On Mon, Jun 19, 2023 at 7:02 AM Jason Gunthorpe <jgg@xxxxxxxxxx> wrote:
>
> On Mon, Jun 19, 2023 at 11:20:58AM +0100, Robin Murphy wrote:
> > On 2023-06-16 19:59, Jason Gunthorpe wrote:
> > > On Fri, Jun 16, 2023 at 05:34:53PM +0100, Robin Murphy wrote:
> > > >
> > > > If the system has working ACS configured correctly, then this issue should
> > > > be moot;
> > >
> > > Yes
> > >
> > > > if it doesn't, then a VFIO user is going to get a whole group of
> > > > peer devices if they're getting anything at all, so it doesn't seem entirely
> > > > unreasonable to leave it up to them to check that all those devices'
> > > > resources play well with their expected memory map.
> > >
> > > I think the kernel should be helping here.. 'go figure it out from
> > > lspci' is a very convoluted and obscure uAPI, and I don't see things
> > > like DPDK actually doing that.
> > >
> > > IMHO the uAPI expectation is that the kernel informs userspace what
> > > the usable IOVA is, if bridge windows and lack of ACS are rendering
> > > address space unusable then VFIO/iommufd should return it as excluded
> > > as well.
> > >
> > > If we are going to do that then all UNAMANGED domain users should
> > > follow the same logic.
> > >
> > > We probably have avoided bug reports because of how rare it would be
> > > to see a switch and an UNMANAGED domain using scenario together -
> > > especially with ACS turned off.
> > >
> > > So it is really narrow niche.. Obscure enough I'm not going to make
> > > patches :)
> >
> > The main thing is that we've already been round this once before; we tried
> > it 6 years ago and then reverted it a year later for causing more problems
> > than it solved:
>
> As I said earlier in this thread if we do it for VFIO then the
> calculation must be precise and consider bus details like
> ACS/etc. eg VFIO on an ACS system should not report any new regions.
>
> It looks like that thread confirms we can't create reserved regions
> which are wrong :)
>
> I think Alex is saying the same things I'm saying in that thread too:
>
> https://lore.kernel.org/all/20180226161310.061ce3a8@xxxxxxxxx/
>
> (b) is what the kernel should help prevent.
>
> And it is clear there are today scenarios where a VFIO user will get
> data loss because the reported valid IOVA from the kernel is
> incorrect. Fixing this is hard, much harder than what commit
> 273df9635385 ("iommu/dma: Make PCI window reservation generic") has.
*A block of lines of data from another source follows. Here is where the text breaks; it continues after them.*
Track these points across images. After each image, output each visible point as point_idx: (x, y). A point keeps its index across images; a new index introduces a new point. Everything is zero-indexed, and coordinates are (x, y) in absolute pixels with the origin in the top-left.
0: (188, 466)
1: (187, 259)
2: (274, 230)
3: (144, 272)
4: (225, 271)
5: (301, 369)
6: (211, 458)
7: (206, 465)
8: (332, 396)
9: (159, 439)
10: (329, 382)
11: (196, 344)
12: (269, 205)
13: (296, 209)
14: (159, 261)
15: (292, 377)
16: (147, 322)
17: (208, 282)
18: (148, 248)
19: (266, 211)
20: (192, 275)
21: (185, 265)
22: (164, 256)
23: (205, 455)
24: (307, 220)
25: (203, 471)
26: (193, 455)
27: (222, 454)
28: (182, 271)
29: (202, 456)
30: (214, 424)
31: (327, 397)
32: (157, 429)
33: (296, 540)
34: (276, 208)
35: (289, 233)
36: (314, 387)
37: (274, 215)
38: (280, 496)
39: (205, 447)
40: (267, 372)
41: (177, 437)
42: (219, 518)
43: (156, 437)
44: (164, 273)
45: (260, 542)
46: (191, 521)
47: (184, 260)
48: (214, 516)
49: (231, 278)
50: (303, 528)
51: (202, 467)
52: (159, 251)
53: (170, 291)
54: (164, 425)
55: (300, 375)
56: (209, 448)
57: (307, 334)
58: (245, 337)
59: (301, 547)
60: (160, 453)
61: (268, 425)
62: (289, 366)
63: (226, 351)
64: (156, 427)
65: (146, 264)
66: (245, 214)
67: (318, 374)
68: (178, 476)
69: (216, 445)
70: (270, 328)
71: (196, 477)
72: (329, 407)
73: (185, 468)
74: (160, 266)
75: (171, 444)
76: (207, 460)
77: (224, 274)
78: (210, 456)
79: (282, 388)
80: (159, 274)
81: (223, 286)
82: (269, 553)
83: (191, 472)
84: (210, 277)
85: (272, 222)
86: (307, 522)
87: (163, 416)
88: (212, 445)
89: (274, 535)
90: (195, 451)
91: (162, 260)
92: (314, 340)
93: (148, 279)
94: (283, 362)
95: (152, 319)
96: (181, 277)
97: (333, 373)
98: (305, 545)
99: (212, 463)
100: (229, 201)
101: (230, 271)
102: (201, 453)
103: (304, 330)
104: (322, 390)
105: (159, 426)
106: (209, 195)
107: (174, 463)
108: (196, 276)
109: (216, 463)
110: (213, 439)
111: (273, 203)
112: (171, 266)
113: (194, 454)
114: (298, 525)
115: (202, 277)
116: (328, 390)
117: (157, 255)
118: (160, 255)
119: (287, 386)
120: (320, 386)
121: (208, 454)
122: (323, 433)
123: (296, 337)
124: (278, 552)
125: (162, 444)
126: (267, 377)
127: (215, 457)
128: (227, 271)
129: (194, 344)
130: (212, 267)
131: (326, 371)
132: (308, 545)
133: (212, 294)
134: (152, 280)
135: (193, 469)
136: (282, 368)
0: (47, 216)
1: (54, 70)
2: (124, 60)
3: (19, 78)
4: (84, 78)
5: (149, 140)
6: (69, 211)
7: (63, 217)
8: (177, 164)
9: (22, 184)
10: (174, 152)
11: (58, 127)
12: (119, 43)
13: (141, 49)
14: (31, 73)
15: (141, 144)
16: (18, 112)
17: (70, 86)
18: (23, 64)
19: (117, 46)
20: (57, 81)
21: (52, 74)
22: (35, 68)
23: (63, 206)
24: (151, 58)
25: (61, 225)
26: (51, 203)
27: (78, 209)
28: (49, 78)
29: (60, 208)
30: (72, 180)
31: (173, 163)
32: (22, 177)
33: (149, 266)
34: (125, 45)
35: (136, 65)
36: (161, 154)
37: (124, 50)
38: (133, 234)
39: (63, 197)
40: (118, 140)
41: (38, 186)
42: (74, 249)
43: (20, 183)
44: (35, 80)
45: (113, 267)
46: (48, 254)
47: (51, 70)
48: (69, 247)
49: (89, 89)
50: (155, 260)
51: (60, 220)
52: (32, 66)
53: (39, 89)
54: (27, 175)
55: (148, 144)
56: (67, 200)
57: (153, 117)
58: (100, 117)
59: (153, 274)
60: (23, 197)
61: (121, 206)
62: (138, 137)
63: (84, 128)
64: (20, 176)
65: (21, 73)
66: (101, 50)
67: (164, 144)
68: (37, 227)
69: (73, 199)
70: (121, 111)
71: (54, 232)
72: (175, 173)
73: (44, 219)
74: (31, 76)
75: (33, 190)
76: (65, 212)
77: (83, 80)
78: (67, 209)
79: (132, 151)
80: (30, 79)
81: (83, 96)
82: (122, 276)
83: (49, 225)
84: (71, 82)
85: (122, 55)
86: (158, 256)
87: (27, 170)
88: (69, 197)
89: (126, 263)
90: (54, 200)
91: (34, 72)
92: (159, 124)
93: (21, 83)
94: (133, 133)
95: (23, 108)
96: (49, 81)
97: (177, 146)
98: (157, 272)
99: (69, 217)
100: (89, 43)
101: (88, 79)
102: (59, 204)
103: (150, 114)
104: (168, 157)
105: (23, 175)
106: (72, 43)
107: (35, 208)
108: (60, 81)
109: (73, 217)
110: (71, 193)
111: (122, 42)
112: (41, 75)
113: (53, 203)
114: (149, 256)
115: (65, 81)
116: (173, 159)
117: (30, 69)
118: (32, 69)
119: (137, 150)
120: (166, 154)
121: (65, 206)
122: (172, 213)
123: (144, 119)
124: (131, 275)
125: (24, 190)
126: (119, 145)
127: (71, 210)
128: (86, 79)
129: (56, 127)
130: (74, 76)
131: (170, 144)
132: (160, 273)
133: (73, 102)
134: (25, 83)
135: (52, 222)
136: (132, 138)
I think this may have gone off down a rathole as my original question
wasn't anything about adding extra reserved regions. It was about
exposing what the IOVA is already reserving so it could be user
visible.

The issue was that the reservation(s) didn't appear in the
reserved_regions sysfs file, and it required adding probes or printk
debugging in order to figure out what is reserved and what is not.
Specifically what I was trying to point out is that there are regions
reserved in iova_reserve_pci_windows() that are not user/admin
visible. The function reserve_iova doesn't do anything to track the
reservation so that it can be recalled later for display. It made
things harder to debug as I wasn't sure if the addresses I was seeing
were valid for the IOMMU or not since I didn't know if they were
supposed to be reserved and the documentation I had found implied they
were.